Avacen cited a recent Canadian study published in the journal BMC Musculoskeletal Disorders showing that fibromyalgia costs patients an average C$3,804 per year. The study, Fibromyalgia-related costs and loss of productivity: a substantial societal burden,” found that besides prescribed medications, two-thirds of study participants also purchased over-the-counter pain medication, and more than half bought natural health products — both included in out-of-pocket costs.

The Avacen 100 device sells for US$2,595, with an estimated operating lifetime of five to 10 years. It features a patient compliance enhancing game mode, a custom hand sensor, adjustable heat and time controls, an easy-to-read LCD screen and device usage monitor.

The procedure is quite simple; users put their hand inside the Avacen 100 vacuum chamber and rest it on a heated pad for 10 to 30 minutes. Avacen says more than 300,000 treatments have been completed without adverse events.

 

4 comments

  1. Jackie says:

    This would help me… I get chronic long lasting constant base of my skull pain that causes me extreme lethargic pain.. Down my neck..over my skull into my face.. I can’t take the pain anymore.. I wont take narcotics….

  2. Teresa Madore says:

    Equipment like this is so highly priced that that those of us whoare on Disability due to Fibro & Arthritis can not afford a machine like this…..opiod pain meds are covered by our Soscial Services drug plan ODB….soyou see it’s a two tear system for the rich or those not disabled enough to have to give up their jobs and may have benefits to cover. Its a great idea for the rich …..
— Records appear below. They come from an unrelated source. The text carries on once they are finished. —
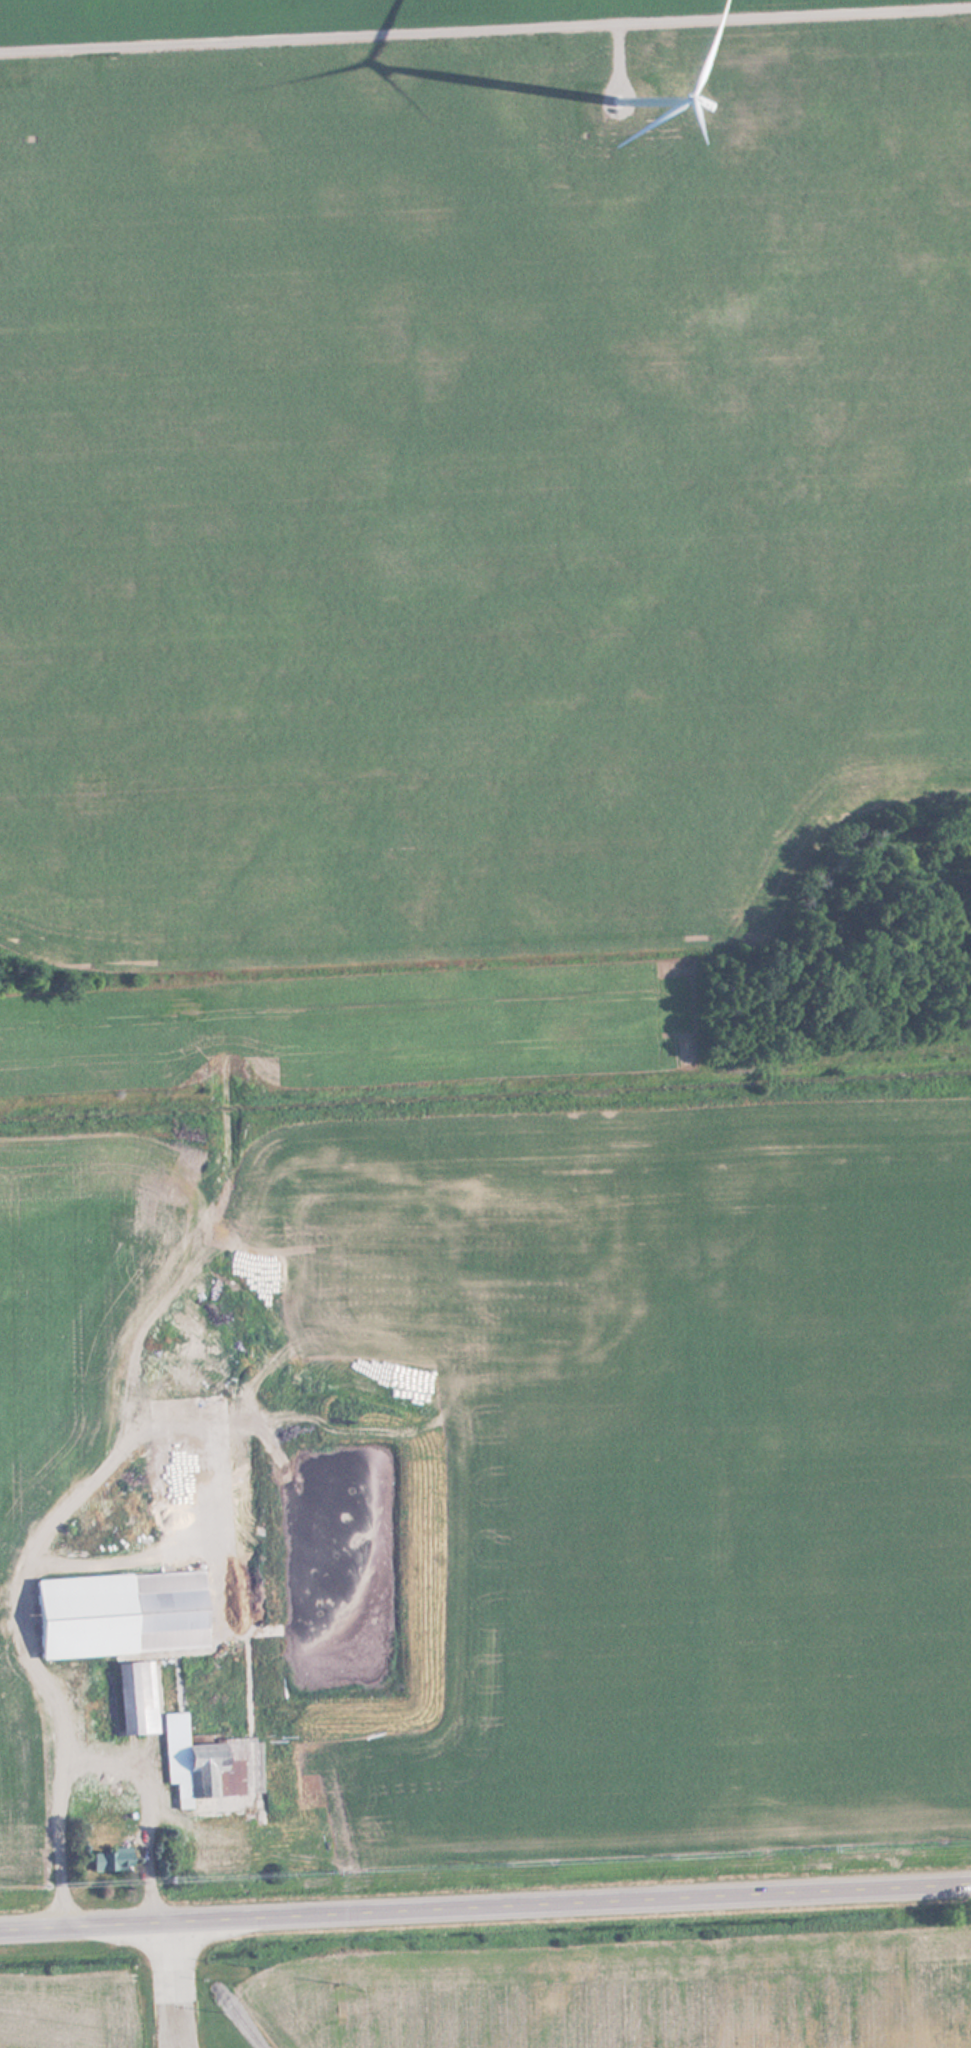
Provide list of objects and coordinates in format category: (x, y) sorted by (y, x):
road: (485, 33)
wind turbine: (619, 97)
building: (74, 1530)
building: (123, 1613)
building: (134, 1697)
building: (210, 1763)
building: (96, 1789)
building: (112, 1860)
road: (485, 1908)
  3. Catherine Vigna says:

    ” … sells for US $2,595, with an estimated operating lifetime of five to 10 years.” Holy crap, most people who suffer from Fibromyalgia live on very small disability incomes – there is absolutely no way we could ever afford this! And with that kind of operating lifetime, we’d have to start all over again to save up to purchase another – and you can bet the cost would be astronomical by then! Seriously? Do they buy it back if it doesn’t work for the person suffering? Or are we supposed to just write-off that kind of expense that we couldn’t afford anyway?